[Opening Source document section]

Brooklyn-based Def.GRLS sports a fun, lo-fi, ‘shrooms and surfing sound that fans of early B-52s records will gobble up. “The genre bending trio is impossible to pigeon hole,” a press release said, calling them “perpetually oscillating between the irreverent, macabre, hilarious and heartfelt.”  

In 2018, Gretchen & the Pickpockets brought a soulful, brassy sound to the festival. This year, lead singer and keyboard player Gretchen Klempa returns with her own quartet. “She’s really great solo, with a really talented bunch of musicians backing her up,” Greer said. “The vibe is really cool.”

For straight up rock and roll, look no further than Carissa Johnson, whose full throttle approach recalls early aughts Boston bands Aloud and Damone. In 2017, the singer/guitarist won Boston’s highly competitive Rock & Roll Rumble and capped the year with a Boston Music Award win for Best New Act (she received four BMA nominations in 2018).

Asked which bands he’s most excited to have at the festival, Greer named As The Sparrow – “they’re large, it’s a full sound and they’re really top notch songwriters” – and The Wolff Sisters – “fantastic country folk” – and added he’s also a big fan of the downtown bookstore, coffee/craft beer bar, and performance space that’s hosting Summit Indie Fest.

[Closing Source document section]

Problem set
- A) Write out the stretch of the Summit Indie Fest text from "For straight up" through "Summit Indie Fest.".
- B) According to the Summit Indie Fest text, why is Greer excited to have As The Sparrow at the festival?

[Opening Input data section]

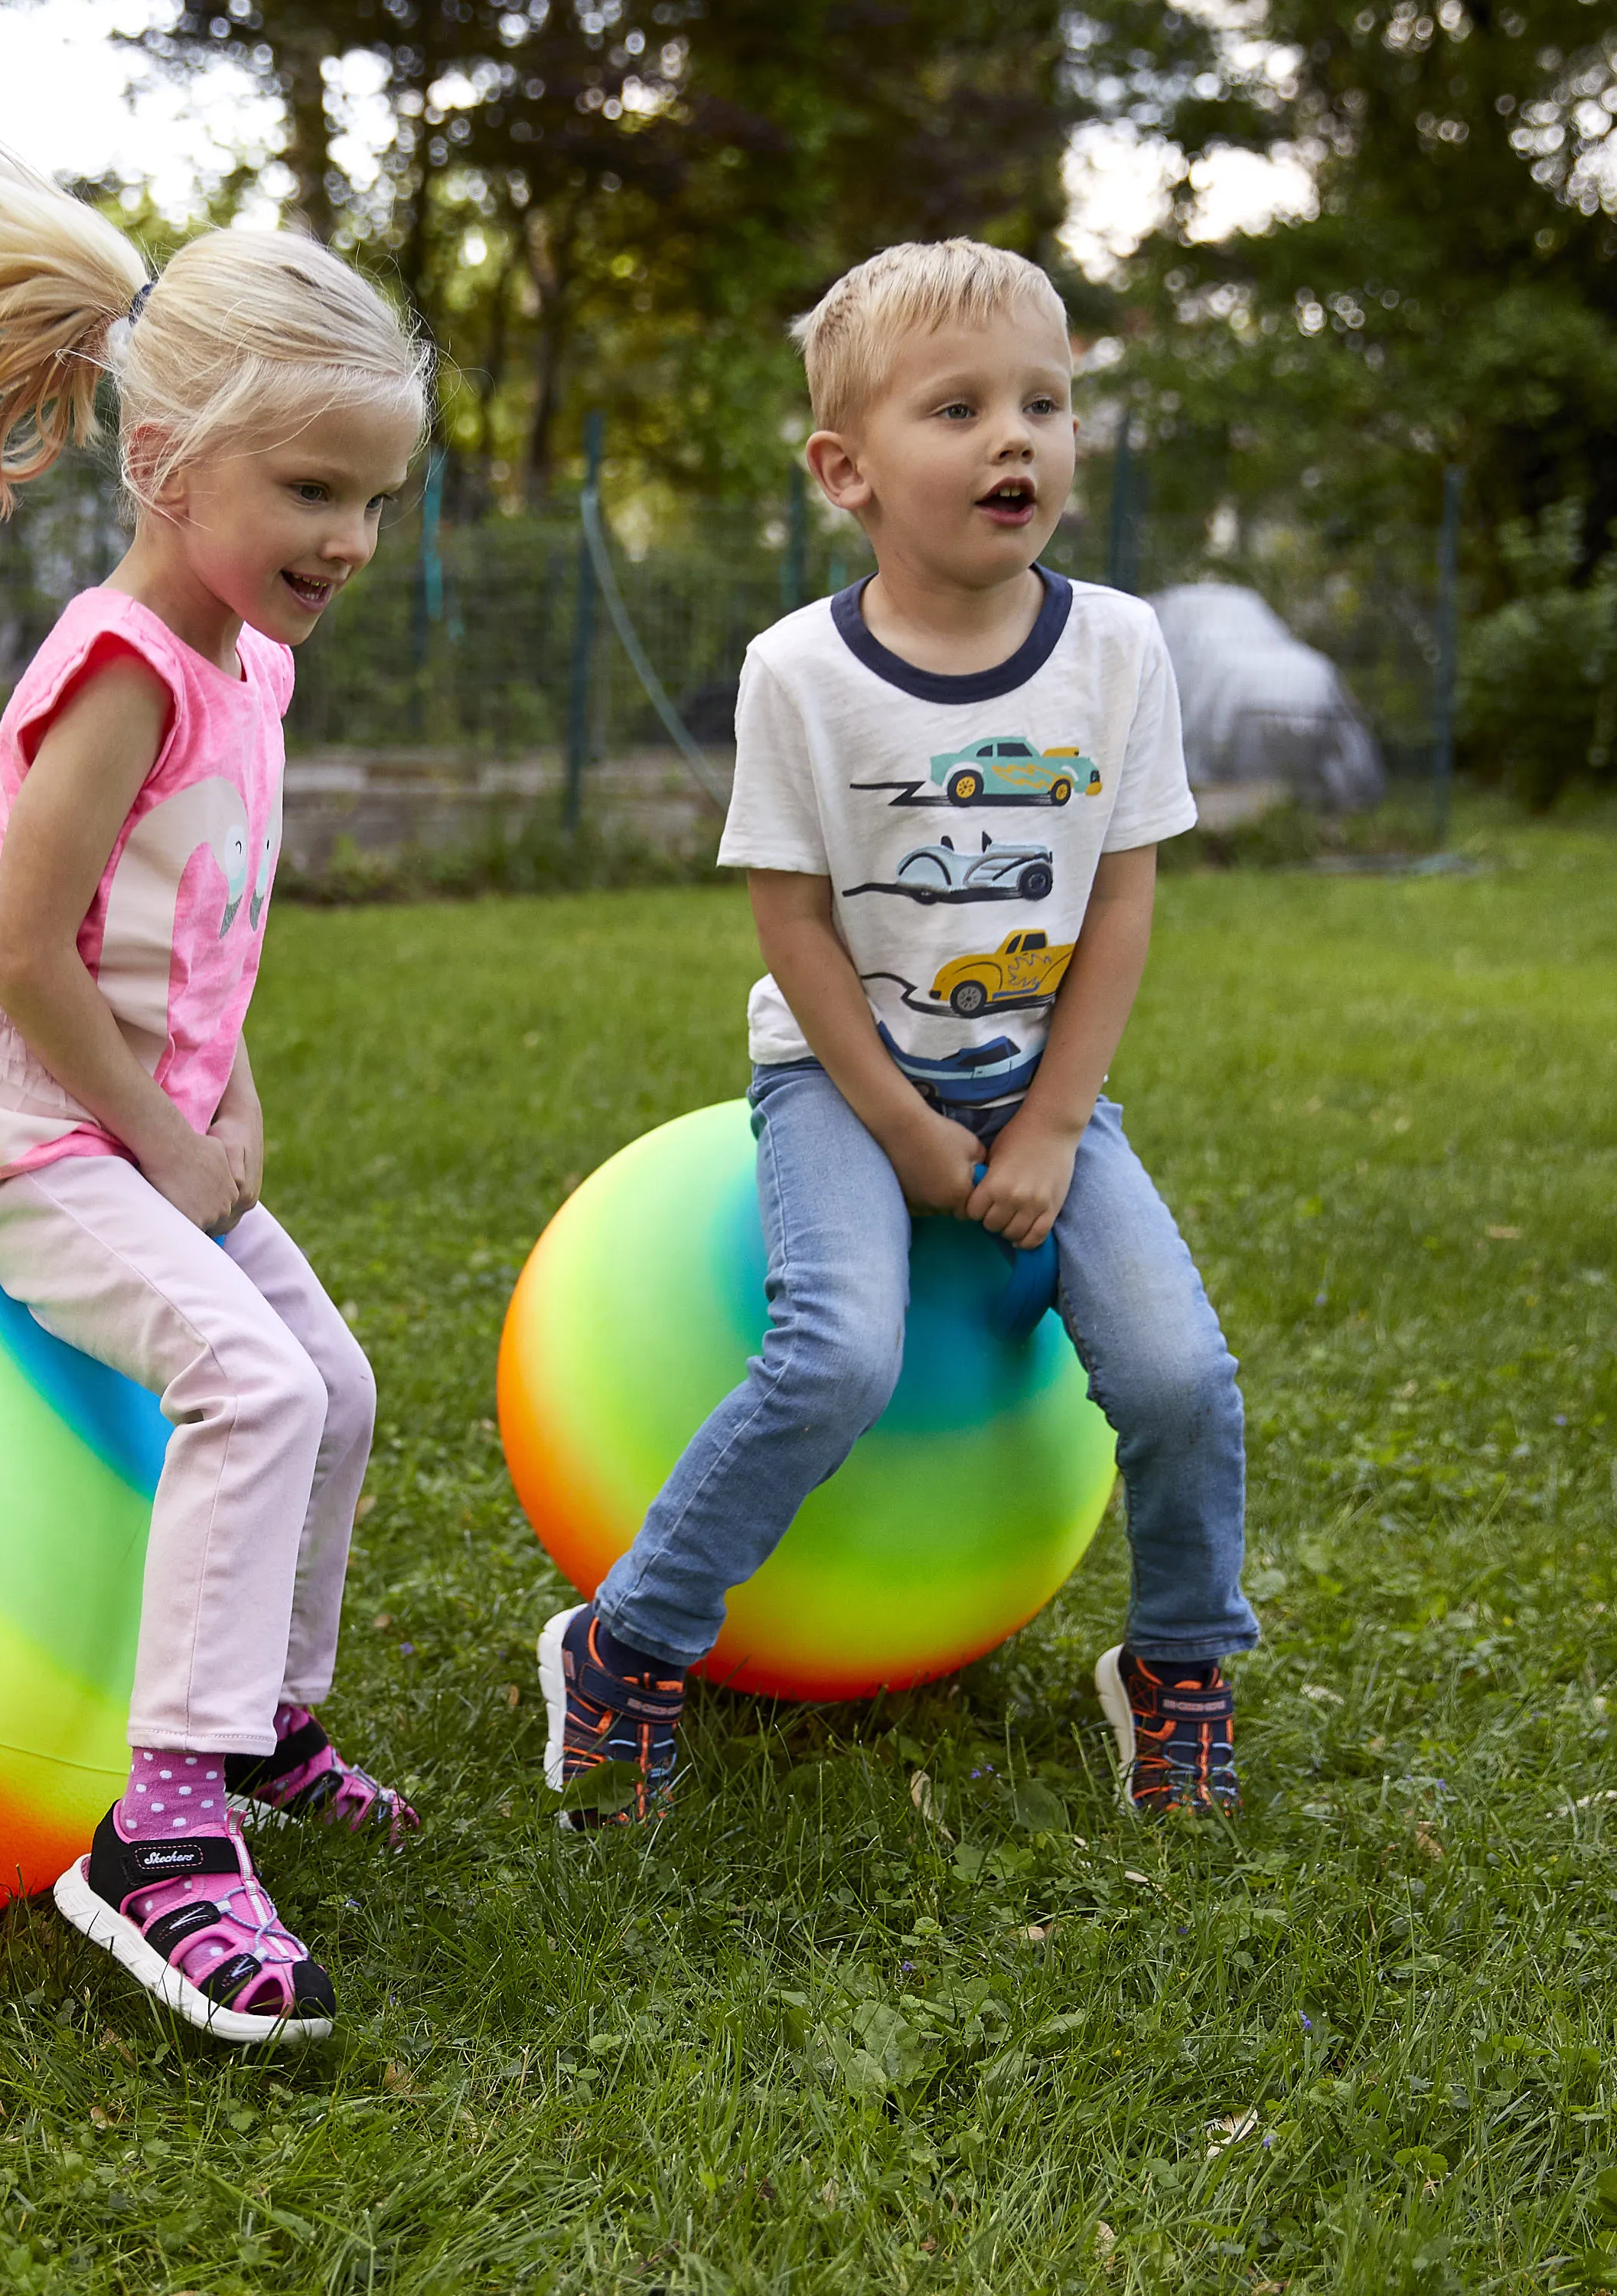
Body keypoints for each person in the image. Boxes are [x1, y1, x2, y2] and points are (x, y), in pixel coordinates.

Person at [539, 240, 1253, 1828]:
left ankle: (1179, 1665)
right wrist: (911, 1131)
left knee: (1183, 1375)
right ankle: (629, 1641)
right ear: (845, 470)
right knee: (839, 1352)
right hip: (838, 1082)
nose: (1019, 439)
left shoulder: (1118, 650)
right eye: (962, 408)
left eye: (1047, 403)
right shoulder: (799, 673)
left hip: (1036, 1080)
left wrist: (1055, 1124)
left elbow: (1120, 905)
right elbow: (792, 928)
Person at [0, 142, 429, 2043]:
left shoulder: (245, 660)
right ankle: (159, 1837)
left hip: (147, 1131)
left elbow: (200, 925)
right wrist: (166, 1138)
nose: (348, 536)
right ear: (167, 463)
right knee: (247, 1382)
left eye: (374, 498)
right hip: (21, 1134)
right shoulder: (118, 670)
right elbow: (25, 954)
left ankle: (257, 1730)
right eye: (311, 490)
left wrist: (225, 1087)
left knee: (333, 1382)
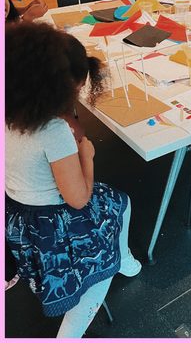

[Closing Input data section]

Answer set
- A)
For straight up rock and roll, look no further than Carissa Johnson, whose full throttle approach recalls early aughts Boston bands Aloud and Damone. In 2017, the singer/guitarist won Boston’s highly competitive Rock & Roll Rumble and capped the year with a Boston Music Award win for Best New Act (she received four BMA nominations in 2018).

Asked which bands he’s most excited to have at the festival, Greer named As The Sparrow – “they’re large, it’s a full sound and they’re really top notch songwriters” – and The Wolff Sisters – “fantastic country folk” – and added he’s also a big fan of the downtown bookstore, coffee/craft beer bar, and performance space that’s hosting Summit Indie Fest.

- B) Greer said As The Sparrow are a large band with a full sound, and that they are really top-notch songwriters.